The Group of Eight, more commonly known as G8, is a forum for the governments of eight of the world’s eleven largest national economies: the United States, Japan, Germany, the United Kingdom, Italy, Canada, Russia. (Not included are China, Brazil, and India, which rank respectively, according to the IMF, as the 2nd, 7th and 9th economies in the world.) The heads of governments of these eight countries meet in a summit once a year. In 2013, the G8 summit is hosted by the United Kingdom, led by Prime Minister David Cameron. More precisely it was held on June 17–18, 2013 at the Lough Erne Resort, a five-star hotel and golf resort on the shore of Lough Erne in County Fermanagh, Northern Ireland.
On this occasion, Pope Francis wrote a letter (dated June 15) to British Prime Minister Cameron, in which he recalled the basic principles of the Church’s social teaching, explaining what are the ends and means, and stressing the need to provide “each inhabitant of the planet with the minimum wherewithal to live in dignity and freedom”. The regular readers of MICHAEL know very well that the social dividend we advocate would perfectly answer this demand of the Holy Father. Here are large excerpts from the Pope’s letter:
As my predecessor Benedict XVI made clear, the present global crisis shows that ethics is not something external to the economy, but is an integral and unavoidable element of economic thought and action.
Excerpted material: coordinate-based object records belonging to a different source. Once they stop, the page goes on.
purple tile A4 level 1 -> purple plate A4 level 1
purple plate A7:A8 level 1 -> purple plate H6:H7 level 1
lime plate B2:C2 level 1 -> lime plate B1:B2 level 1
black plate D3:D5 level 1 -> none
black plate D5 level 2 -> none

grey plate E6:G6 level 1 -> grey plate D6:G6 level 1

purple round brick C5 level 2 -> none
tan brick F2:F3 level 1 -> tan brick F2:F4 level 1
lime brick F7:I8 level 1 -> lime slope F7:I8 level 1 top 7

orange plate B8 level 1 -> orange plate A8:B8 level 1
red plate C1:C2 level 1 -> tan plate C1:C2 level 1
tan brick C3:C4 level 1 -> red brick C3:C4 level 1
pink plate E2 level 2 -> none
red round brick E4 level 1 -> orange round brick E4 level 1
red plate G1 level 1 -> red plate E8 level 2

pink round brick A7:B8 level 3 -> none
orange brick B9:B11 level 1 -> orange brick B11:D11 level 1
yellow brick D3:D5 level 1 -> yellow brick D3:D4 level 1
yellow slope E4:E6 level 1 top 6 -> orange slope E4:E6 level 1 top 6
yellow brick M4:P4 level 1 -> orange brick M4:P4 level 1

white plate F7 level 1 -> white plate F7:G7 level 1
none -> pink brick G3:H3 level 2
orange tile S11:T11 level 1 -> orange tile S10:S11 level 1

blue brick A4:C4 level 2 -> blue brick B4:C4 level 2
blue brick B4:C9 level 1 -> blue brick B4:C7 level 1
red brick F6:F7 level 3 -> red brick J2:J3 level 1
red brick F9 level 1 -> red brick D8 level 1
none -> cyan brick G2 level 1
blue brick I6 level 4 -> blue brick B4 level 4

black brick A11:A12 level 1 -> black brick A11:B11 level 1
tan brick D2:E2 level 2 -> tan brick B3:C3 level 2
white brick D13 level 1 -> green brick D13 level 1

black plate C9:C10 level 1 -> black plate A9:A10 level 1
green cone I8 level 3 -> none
The long-term measures that are designed to ensure an adequate legal framework for all economic actions, as well as the associated urgent measures to resolve the global economic crisis, must be guided by the ethics of truth. This includes, first and foremost, respect for the truth of man, who is not simply an additional economic factor, or a disposable good, but is equipped with a nature and a dignity that cannot be reduced to simple economic calculus. Therefore concern for the fundamental material and spiritual welfare of every human person is the starting-point for every political and economic solution and the ultimate measure of its effectiveness and its ethical validity.
Moreover, the goal of economics and politics is to serve humanity, beginning with the poorest and most vulnerable wherever they may be, even in their mothers’ wombs. Every economic and political theory or action must set about providing each inhabitant of the planet with the minimum wherewithal to live in dignity and freedom, with the possibility of supporting a family, educating children, praising God and developing one’s own human potential. This is the main thing; in the absence of such a vision, all economic activity is meaningless.
In this sense, the various grave economic and political challenges facing today’s world require a courageous change of attitude that will restore to the end (the human person) and to the means (economics and politics) their proper place. Money and other political and economic means must serve, not rule, bearing in mind that, in a seemingly paradoxical way, free and disinterested solidarity is the key to the smooth functioning of the global economy.
I wished to share these thoughts with you, Prime Minister, with a view to highlighting what is implicit in all political choices, but can sometimes be forgotten: the primary importance of putting humanity, every single man and woman, at the centre of all political and economic activity, both nationally and internationally, because man is the truest and deepest resource for politics and economics, as well as their ultimate end.